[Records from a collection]
▽
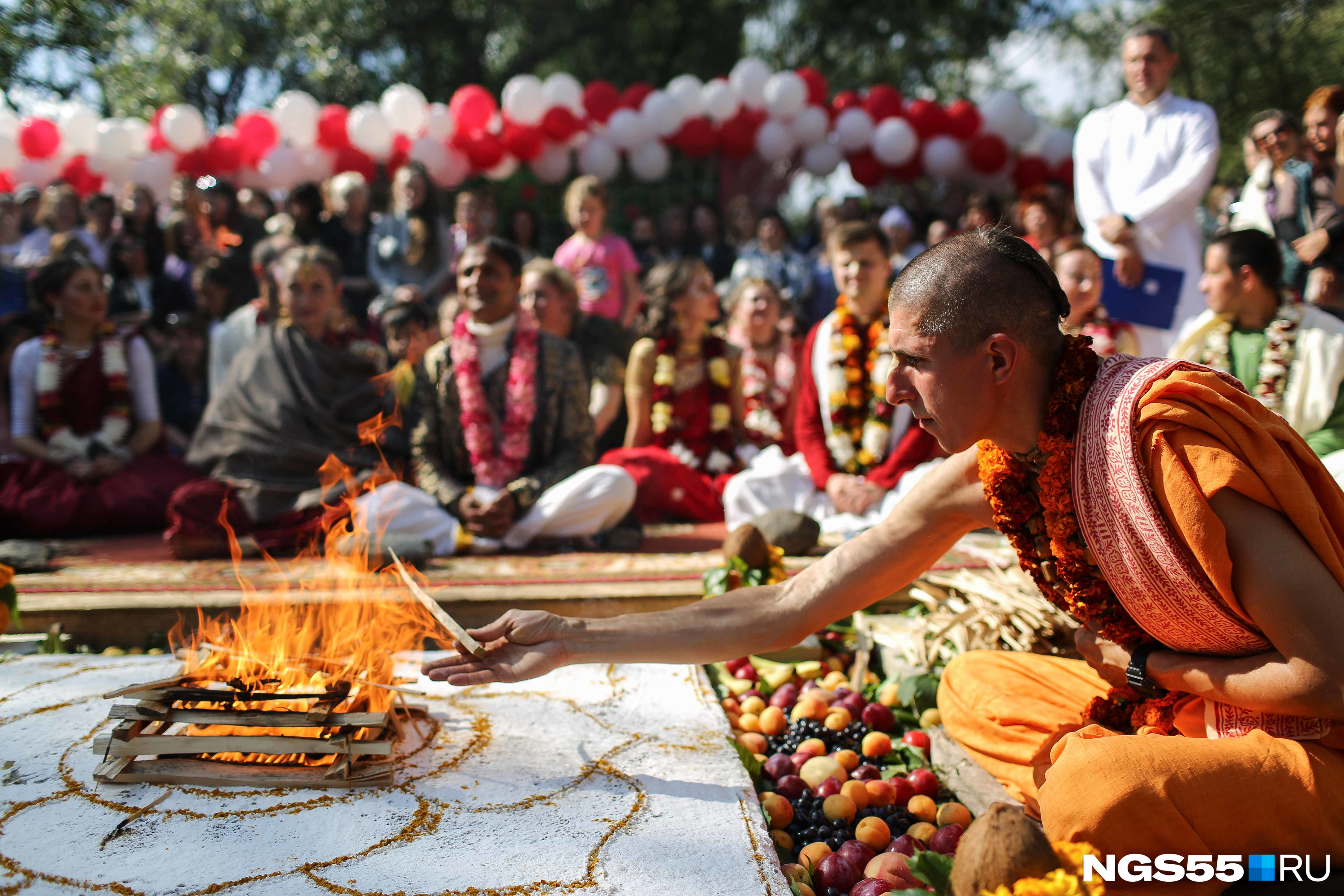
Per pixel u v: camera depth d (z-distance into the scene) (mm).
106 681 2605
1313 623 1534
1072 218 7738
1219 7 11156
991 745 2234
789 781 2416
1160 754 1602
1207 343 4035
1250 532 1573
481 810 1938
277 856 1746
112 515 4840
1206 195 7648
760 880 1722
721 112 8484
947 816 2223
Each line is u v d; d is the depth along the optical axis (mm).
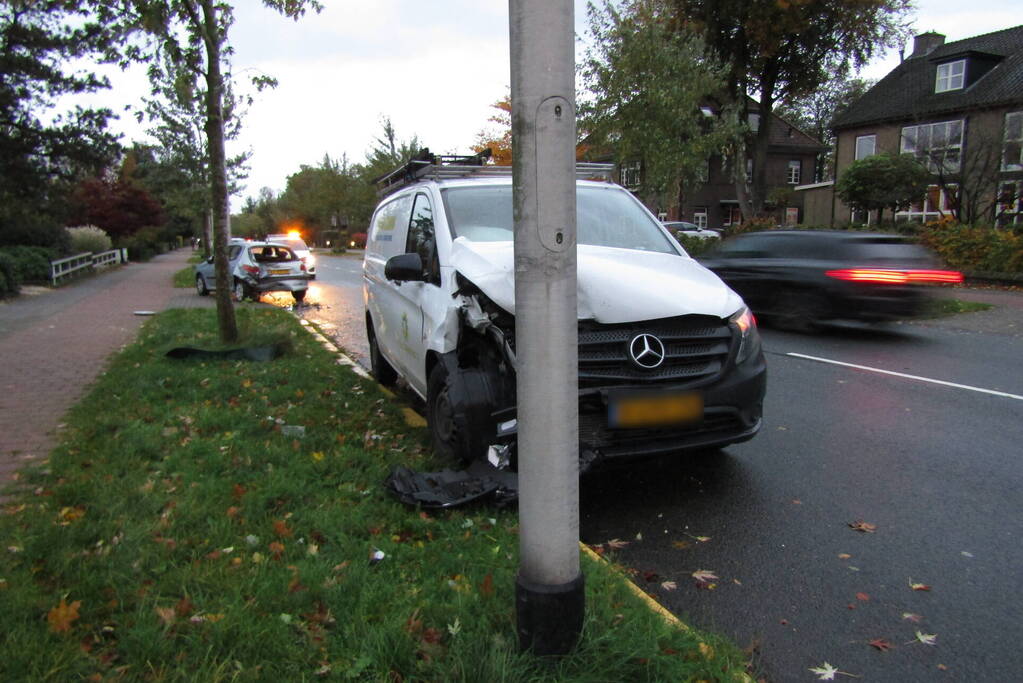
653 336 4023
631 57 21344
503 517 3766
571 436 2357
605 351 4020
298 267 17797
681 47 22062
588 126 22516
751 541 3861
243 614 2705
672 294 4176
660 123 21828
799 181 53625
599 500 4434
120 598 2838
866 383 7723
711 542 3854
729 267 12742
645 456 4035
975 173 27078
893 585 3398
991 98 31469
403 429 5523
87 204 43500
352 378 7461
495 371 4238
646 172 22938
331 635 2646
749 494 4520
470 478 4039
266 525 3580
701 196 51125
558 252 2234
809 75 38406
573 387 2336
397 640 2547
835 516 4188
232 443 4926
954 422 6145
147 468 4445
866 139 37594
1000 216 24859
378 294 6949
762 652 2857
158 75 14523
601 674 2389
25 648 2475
△
Once you find the line containing "1207 343 4035", retype it and every line after it through the last line of the records above, exactly. Add nothing else, and leave out the pictures.

[Solved problem]:
1207 343 4035
1250 532 1573
481 810 1938
277 856 1746
112 515 4840
1206 195 7648
760 880 1722
721 112 8484
947 816 2223
Each line is u v d; d is the depth along the optical axis (mm).
653 336 4023
631 57 21344
503 517 3766
571 436 2357
605 351 4020
298 267 17797
681 47 22062
588 126 22516
751 541 3861
243 614 2705
672 294 4176
660 123 21828
799 181 53625
599 500 4434
120 598 2838
866 383 7723
711 542 3854
729 267 12742
645 456 4035
975 173 27078
893 585 3398
991 98 31469
403 429 5523
87 204 43500
352 378 7461
495 371 4238
646 172 22938
331 635 2646
749 494 4520
470 478 4039
266 525 3580
701 196 51125
558 252 2234
809 75 38406
573 387 2336
397 640 2547
835 516 4188
232 443 4926
954 422 6145
147 468 4445
866 139 37594
1000 216 24859
378 294 6949
762 652 2857
158 75 14523
601 674 2389
25 648 2475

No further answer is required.